» Supplied entries:

===

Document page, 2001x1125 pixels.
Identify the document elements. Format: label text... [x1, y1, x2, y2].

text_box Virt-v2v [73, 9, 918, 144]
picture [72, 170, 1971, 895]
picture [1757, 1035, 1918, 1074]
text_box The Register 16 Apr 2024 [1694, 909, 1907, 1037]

===

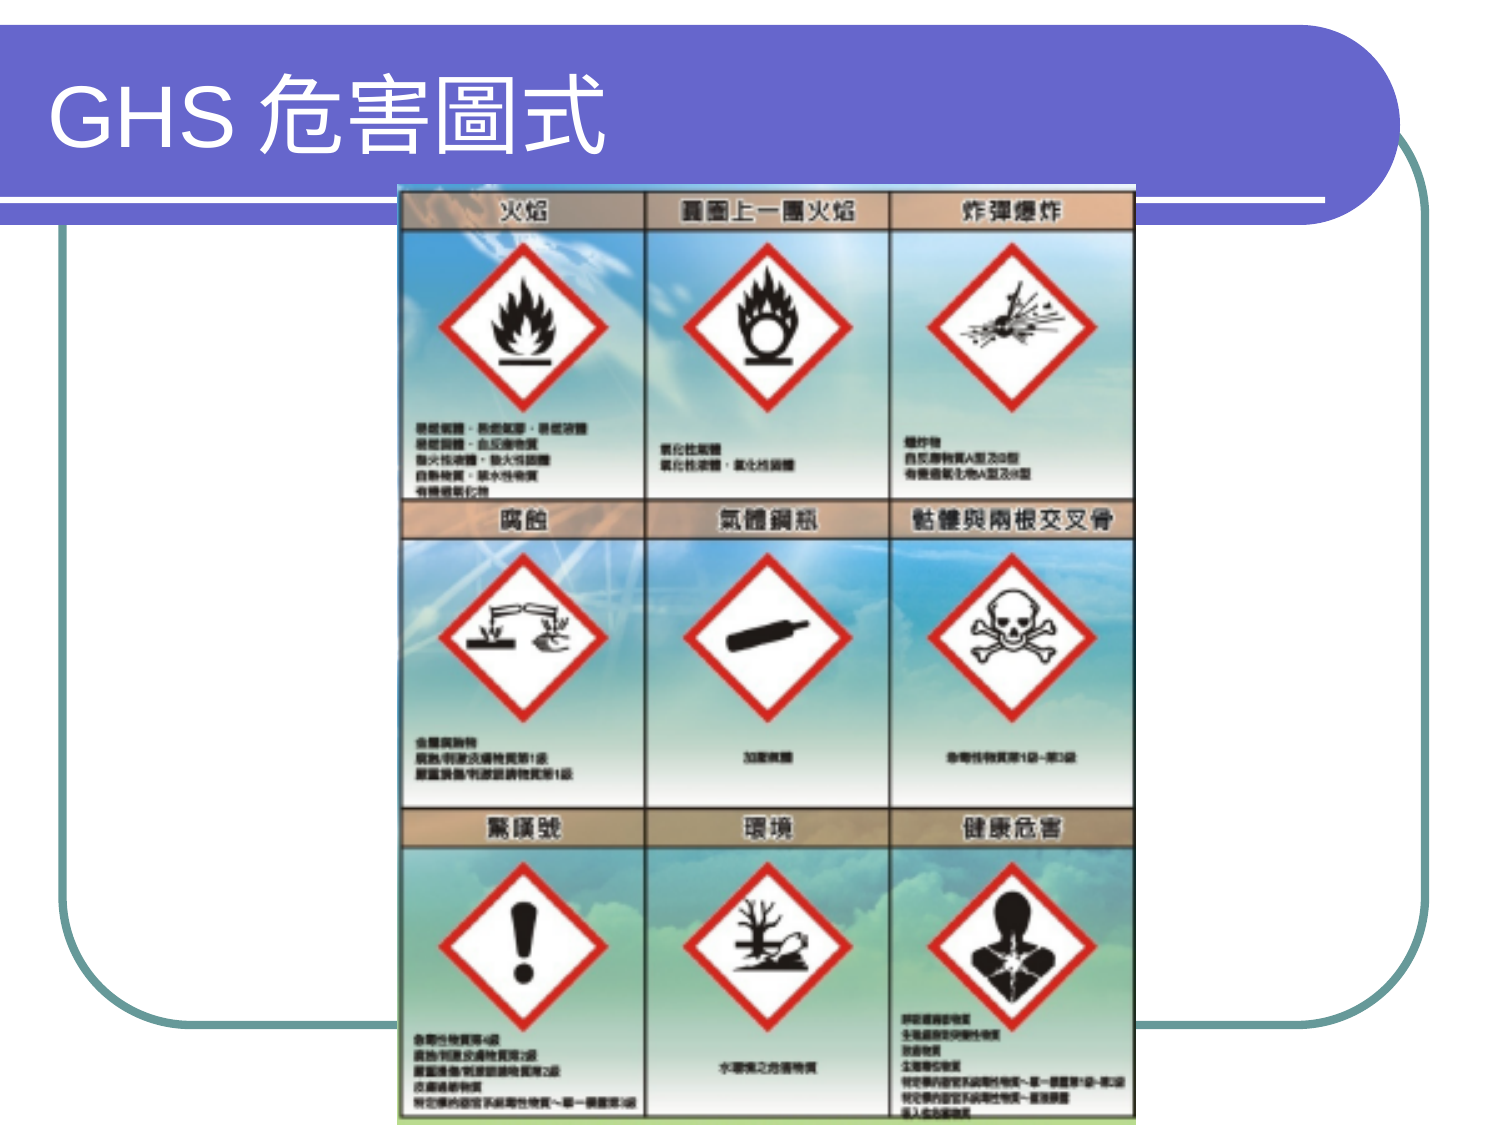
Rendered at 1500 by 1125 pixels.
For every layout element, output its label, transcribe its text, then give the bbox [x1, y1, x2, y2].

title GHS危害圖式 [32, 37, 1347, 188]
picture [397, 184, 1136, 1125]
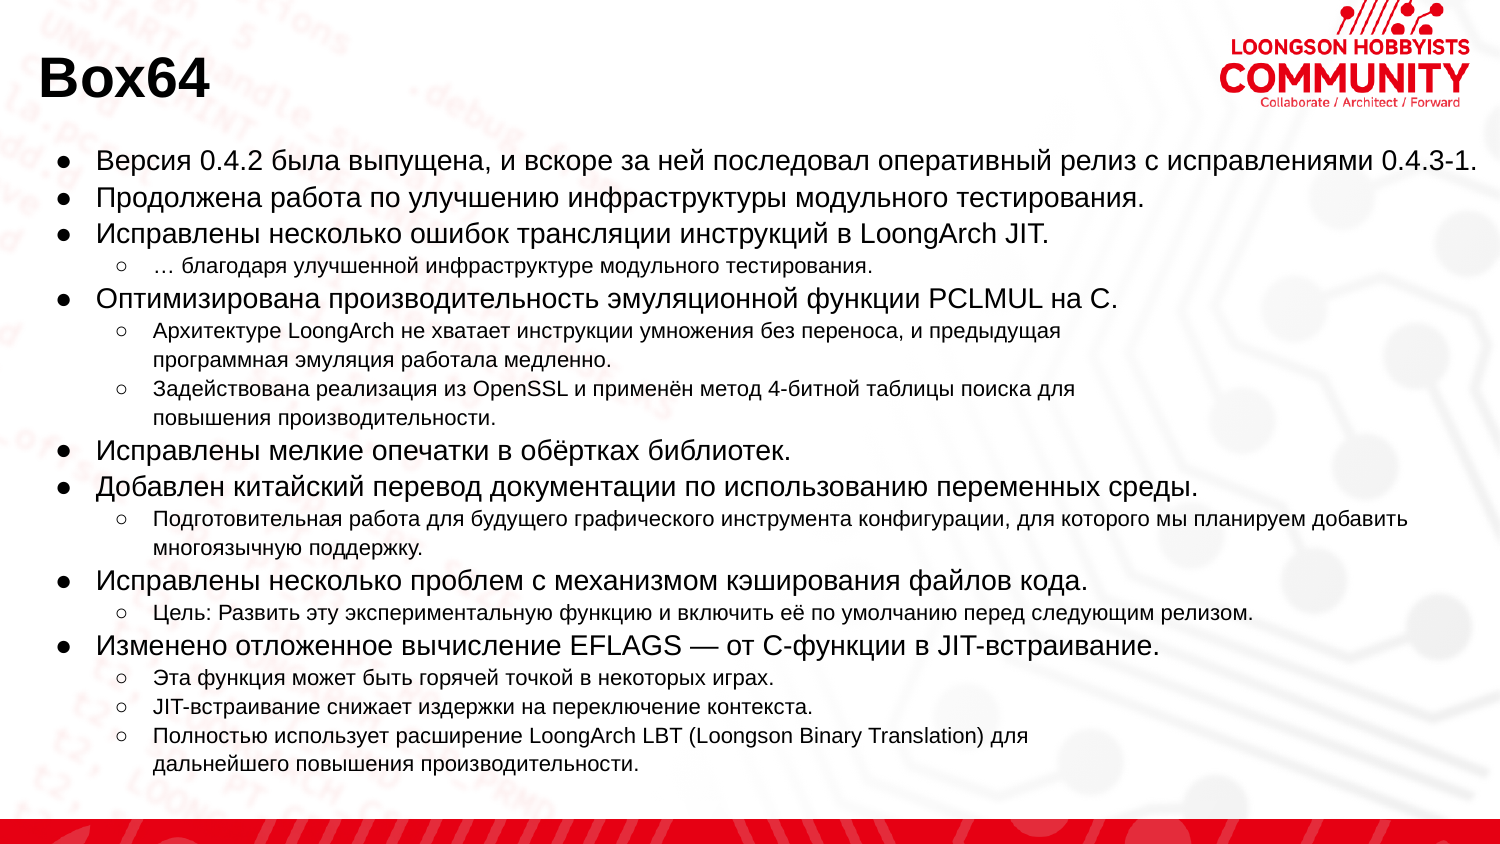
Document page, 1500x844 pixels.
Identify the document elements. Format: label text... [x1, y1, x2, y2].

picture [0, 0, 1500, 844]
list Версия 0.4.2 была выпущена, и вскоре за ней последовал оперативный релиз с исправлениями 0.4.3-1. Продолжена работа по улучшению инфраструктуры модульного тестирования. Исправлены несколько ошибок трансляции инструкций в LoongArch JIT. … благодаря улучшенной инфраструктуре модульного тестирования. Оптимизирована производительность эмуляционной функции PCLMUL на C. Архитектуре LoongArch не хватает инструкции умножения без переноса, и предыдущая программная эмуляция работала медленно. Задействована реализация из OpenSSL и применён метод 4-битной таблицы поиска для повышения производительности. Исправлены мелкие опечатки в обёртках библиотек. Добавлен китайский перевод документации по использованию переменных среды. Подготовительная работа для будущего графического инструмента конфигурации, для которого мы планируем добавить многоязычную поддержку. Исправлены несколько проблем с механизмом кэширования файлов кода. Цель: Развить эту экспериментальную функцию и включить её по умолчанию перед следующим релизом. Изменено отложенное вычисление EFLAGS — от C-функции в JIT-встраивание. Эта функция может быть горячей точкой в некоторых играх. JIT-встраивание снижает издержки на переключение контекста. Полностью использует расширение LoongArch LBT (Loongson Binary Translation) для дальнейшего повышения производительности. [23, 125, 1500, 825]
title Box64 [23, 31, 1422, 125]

===

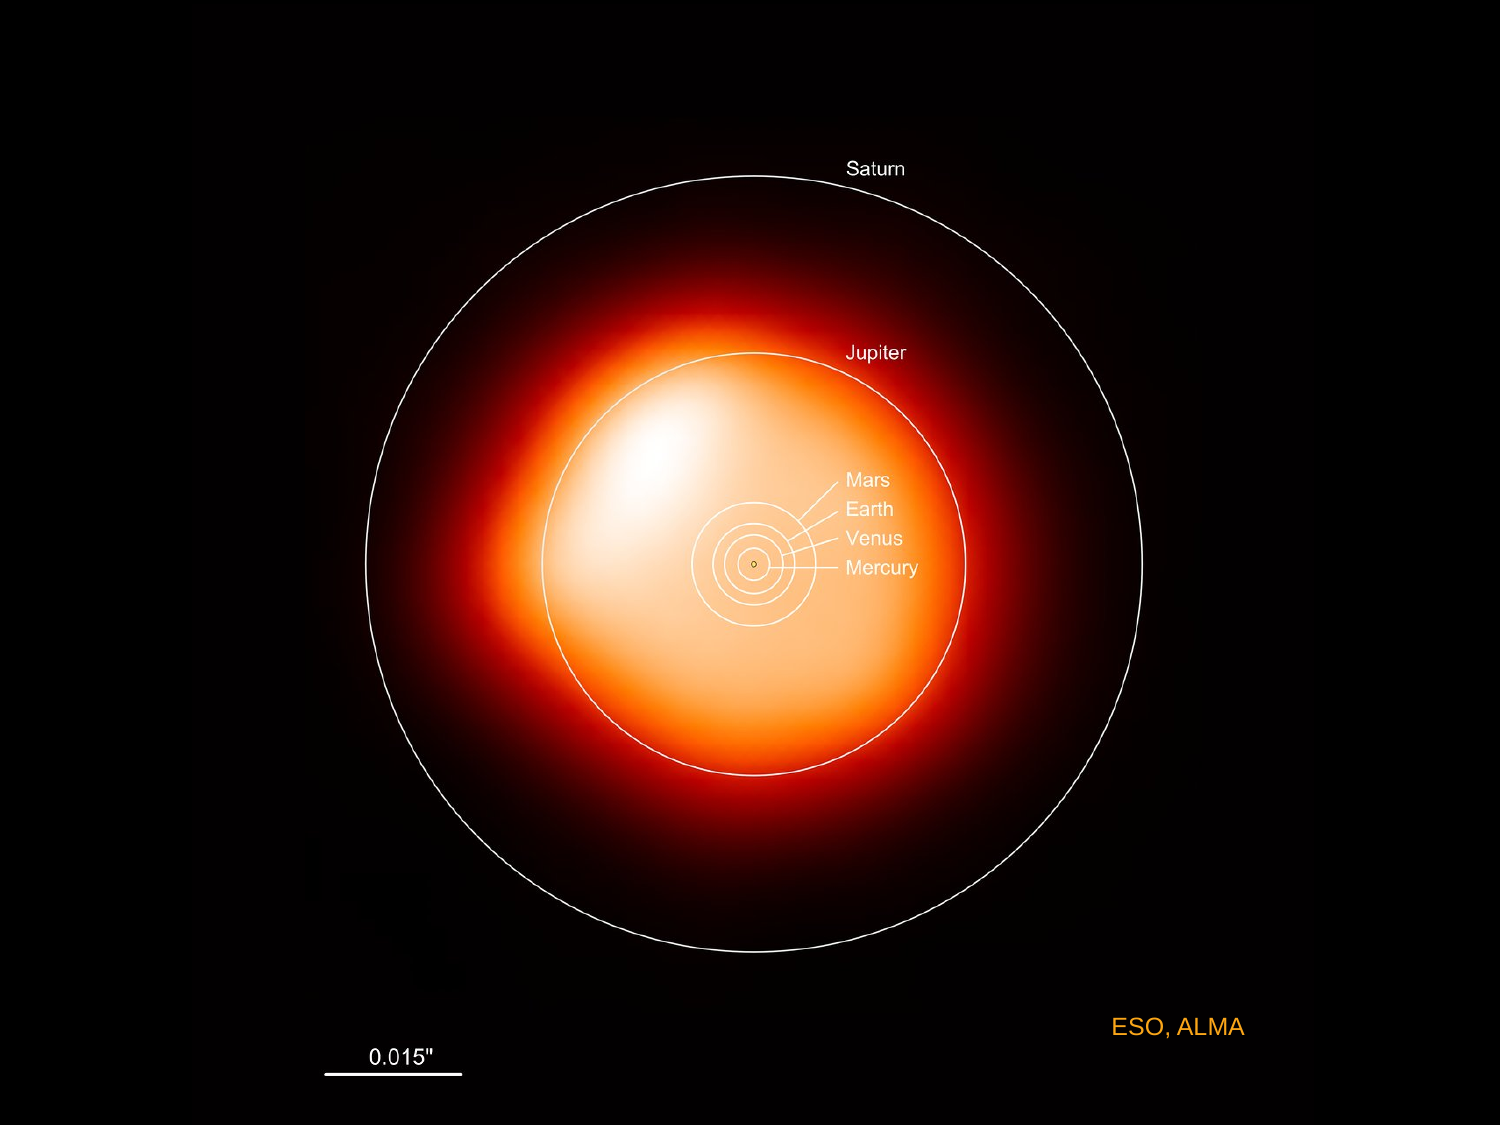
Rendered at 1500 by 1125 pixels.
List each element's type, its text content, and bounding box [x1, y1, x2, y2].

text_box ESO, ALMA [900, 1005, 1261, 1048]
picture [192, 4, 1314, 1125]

===

» Stated goal:
Rescale the lines from the one with "Document page, 1500x844 pixels." up to and including the one with "picture [0, 0, 1500, 844]", reproducing them with their requests, and multiply every box coordinate in the answers by 2.5, rounding to whole numbers with halves going up. Give only those lines, and leave the numbers in the requests and their format samples unchanged.

» Result for this exercise:
Document page, 1500x844 pixels.
Identify the document elements. Format: label text... [x1, y1, x2, y2].

picture [0, 0, 3750, 2110]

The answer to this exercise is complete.